I have a csv file with five column data value.
five columns are ['A','B','C','D','time']
Here my 'D' column is the output column and 'A'is my first column.
Here I upload my coda and csv file.
data = pd.read_csv('data20.csv') data = pd.DataFrame(data,columns=['time', 'A','B','C','D']) for i in range(1, len(data)): data.loc[i+1,'A'] = data.loc[i, 'D'] + data.loc[i, 'B'] - data.loc[i, 'C']
my csv file ;
In my csv first row in A column 63 is represented and my output is 63 in D column. D column is my desired outputs. then in second row in A column its represented as 0. but I want to apply previous output value(63) into second row as A column input. Then that value will calculate by column B and reduce by C column then my desired output value is 60 represent in D column. So like this process will continue. So in A column 0 values replace by previous output value in D column.
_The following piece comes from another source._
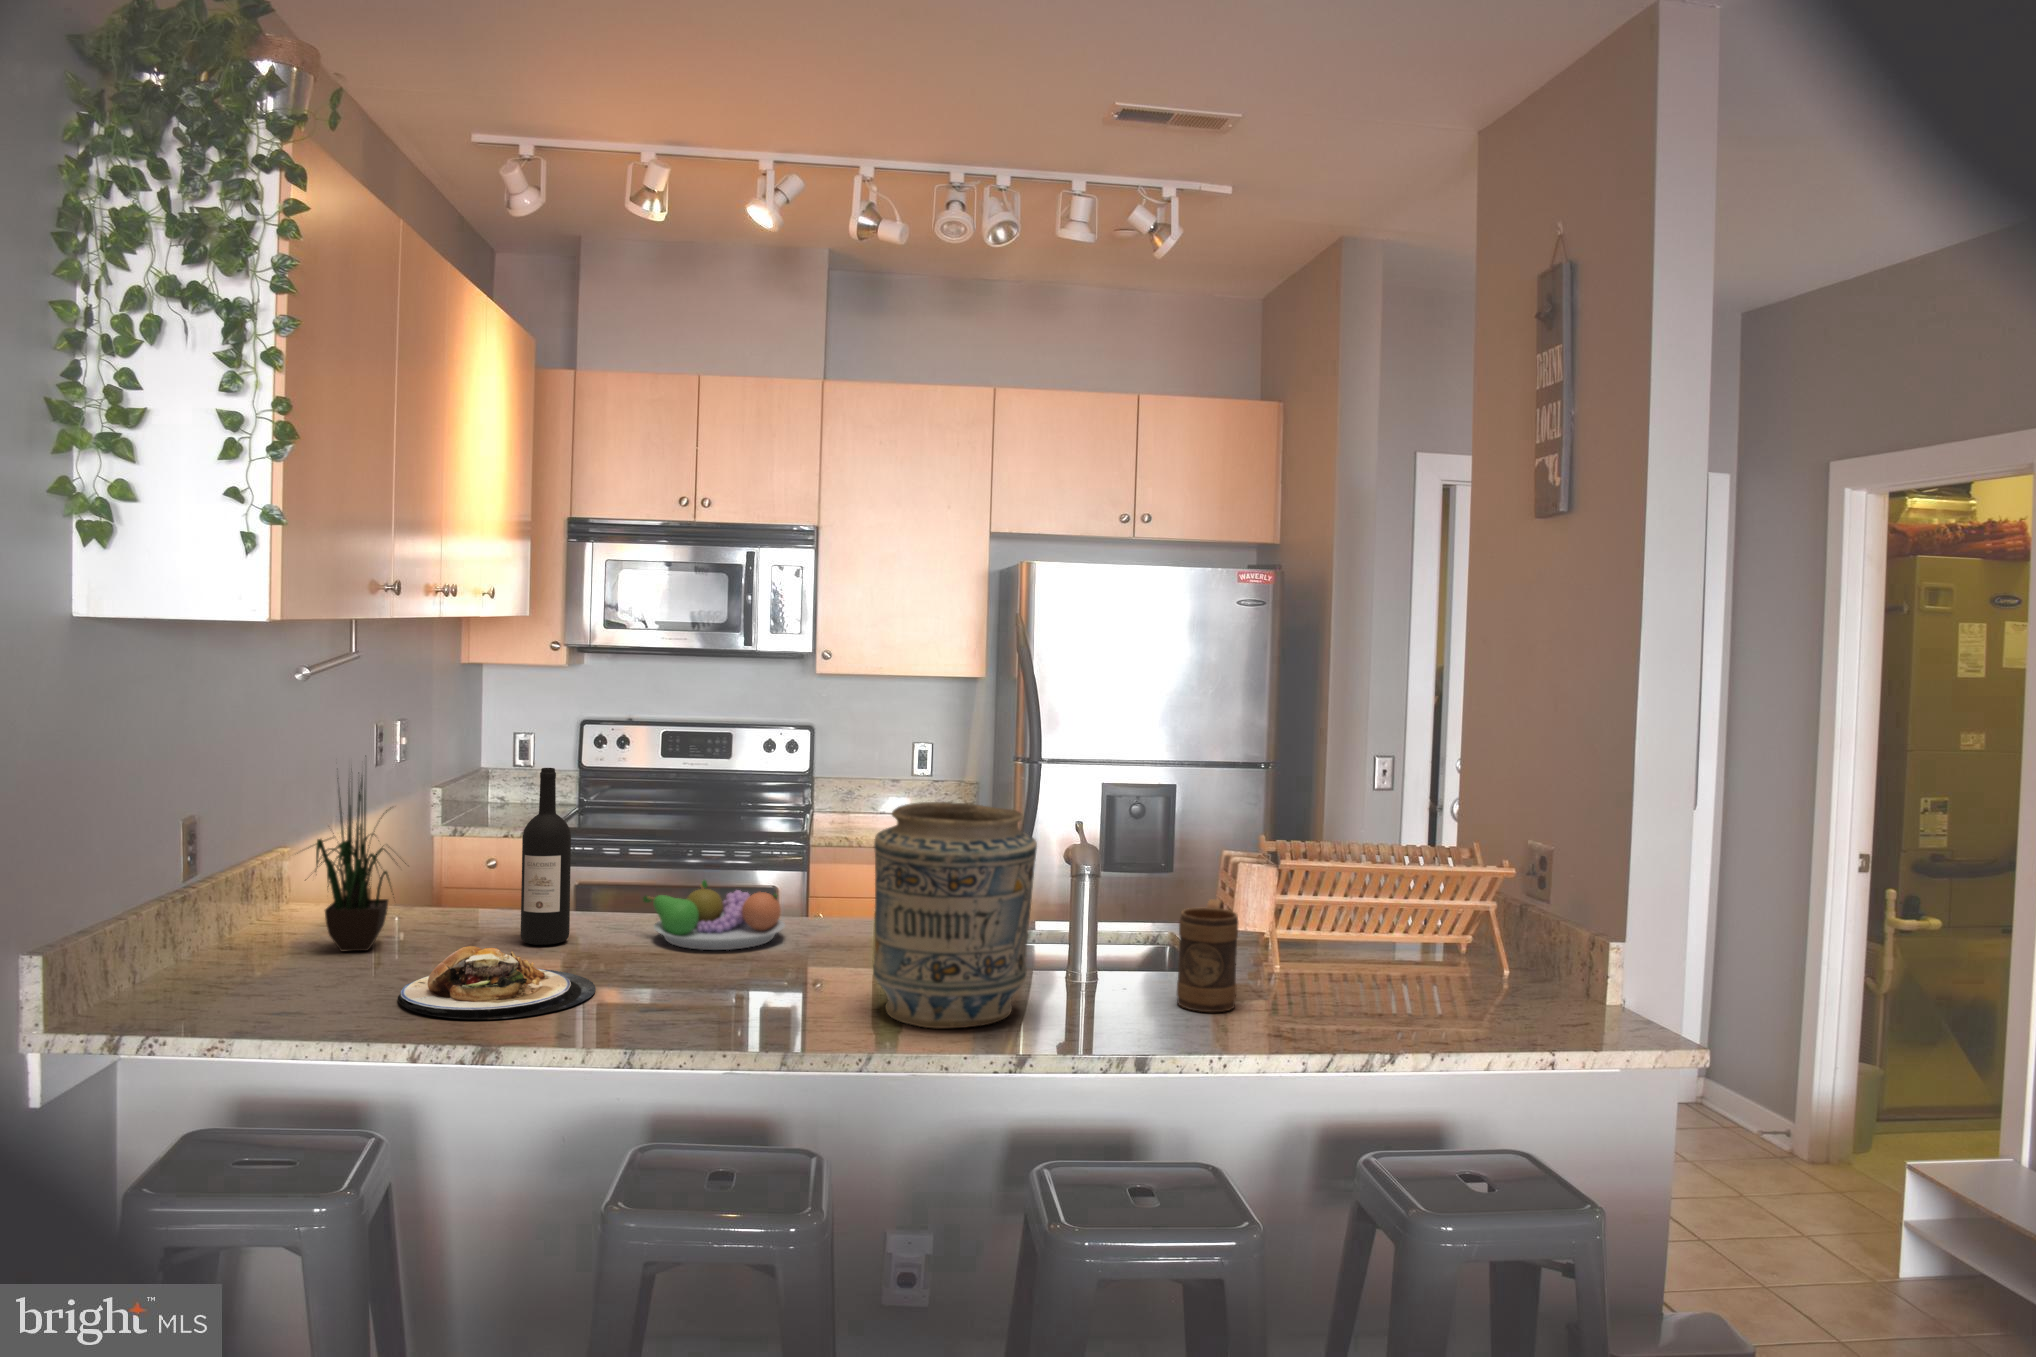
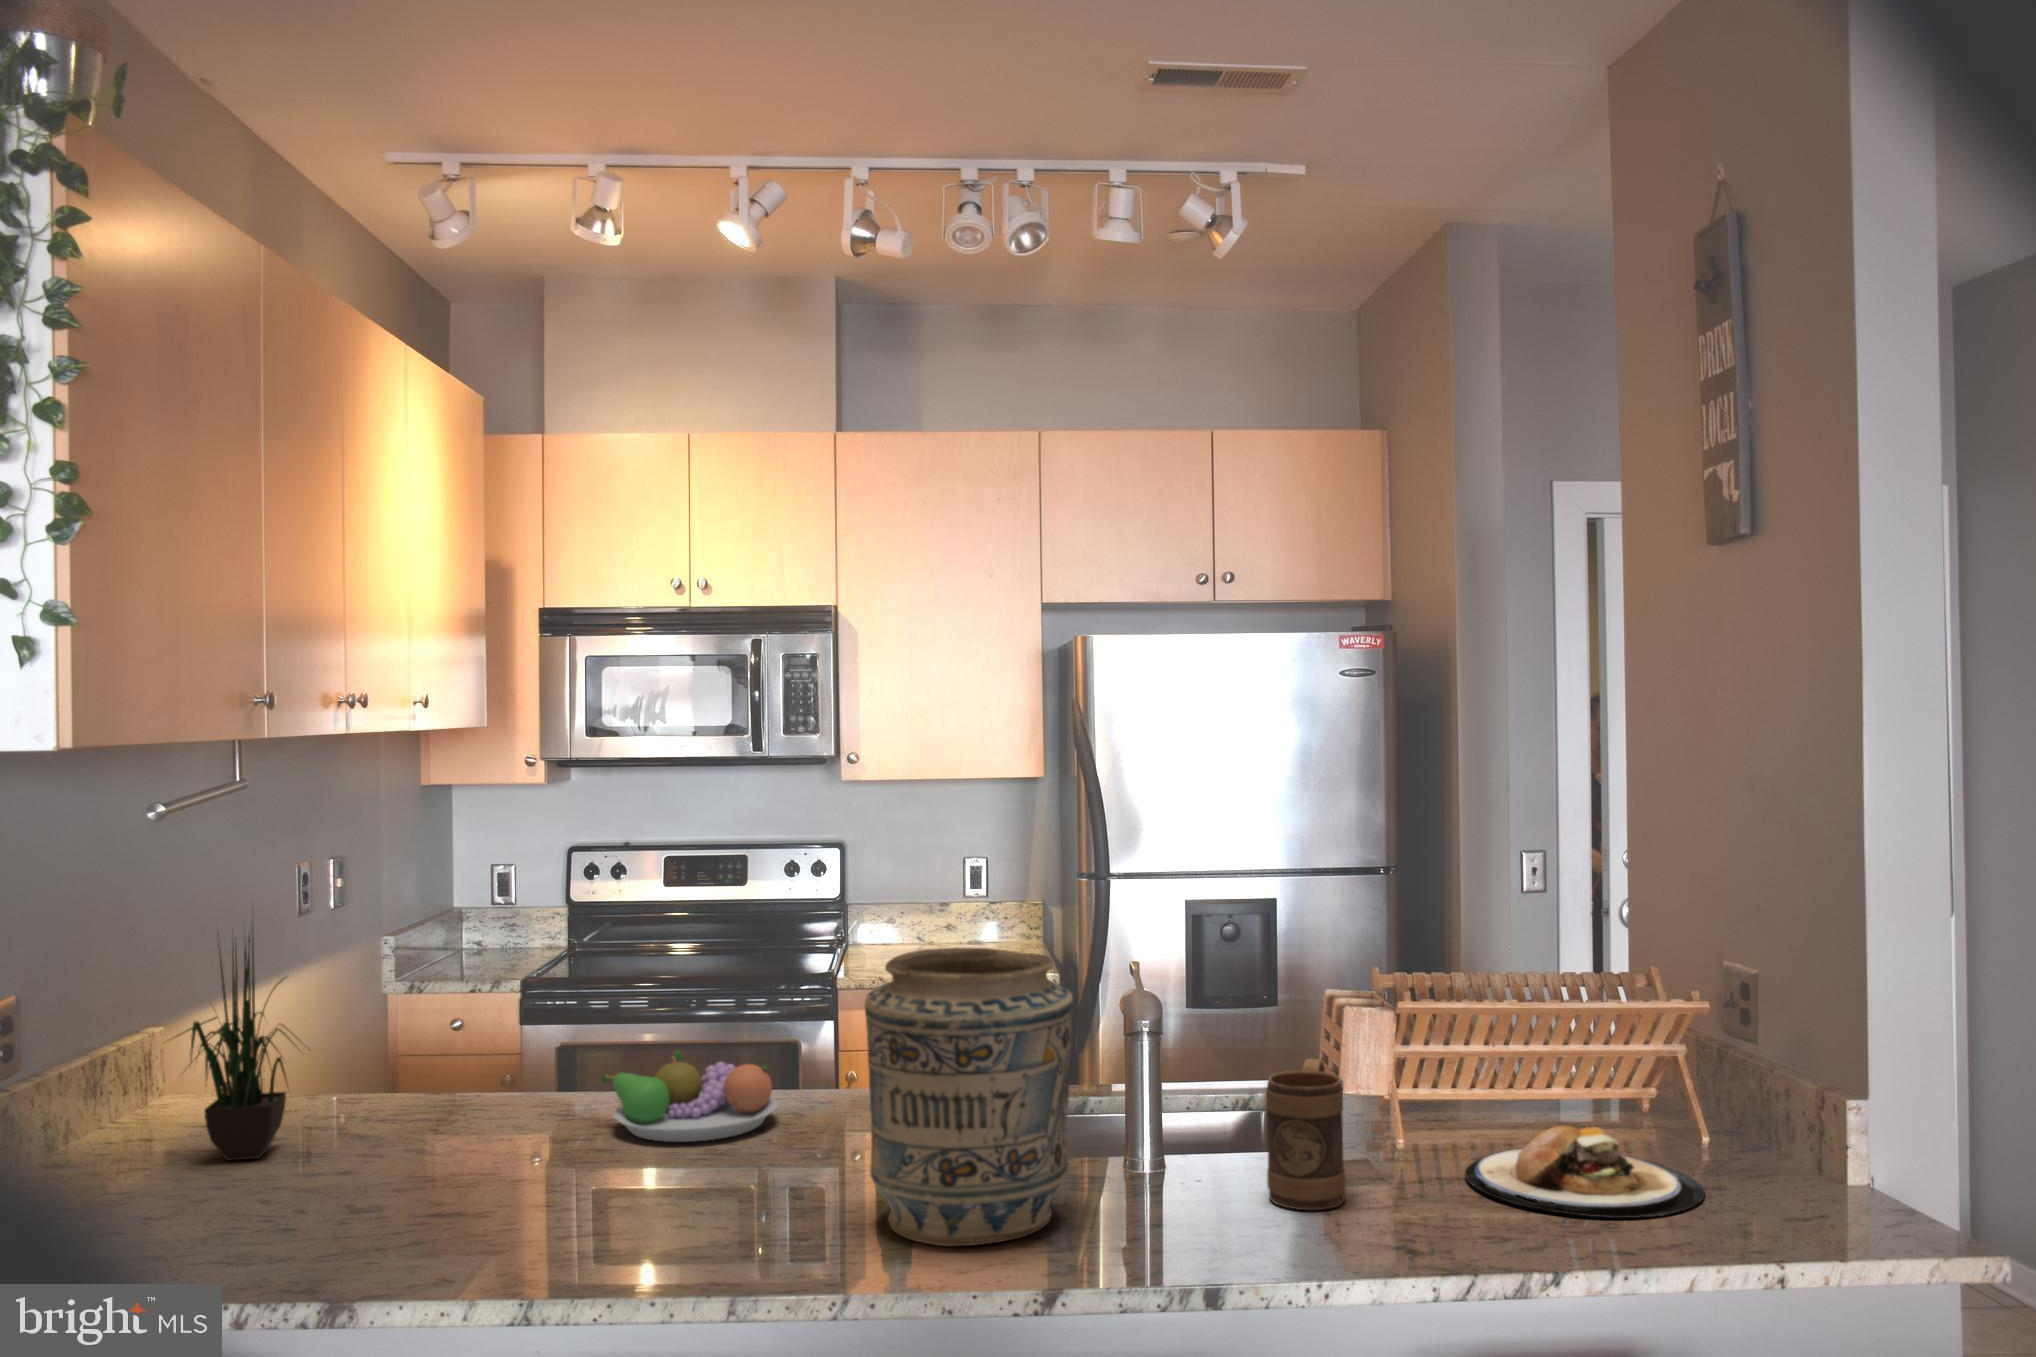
wine bottle: present [521,768,571,945] -> none [447,919,509,1143]
plate: present [398,946,596,1019] -> present [1465,1126,1705,1218]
Here I want to call that every hour this process continue. In my csv file till to 2 p.m output value is 72.
So then this 72 is will be the input of A column at 3p.m.then B and C column values will calculate or reduce using this formula will give the output for at 3.00 p.m.
So like this I want to find the value of D column at 4p.m, 5 p.m, 6 p.m till to 12 midnight and it will continous to next day. So I wrote the code and I ddn't have any idea to give time for this process. Can anyone help me to solve this problem?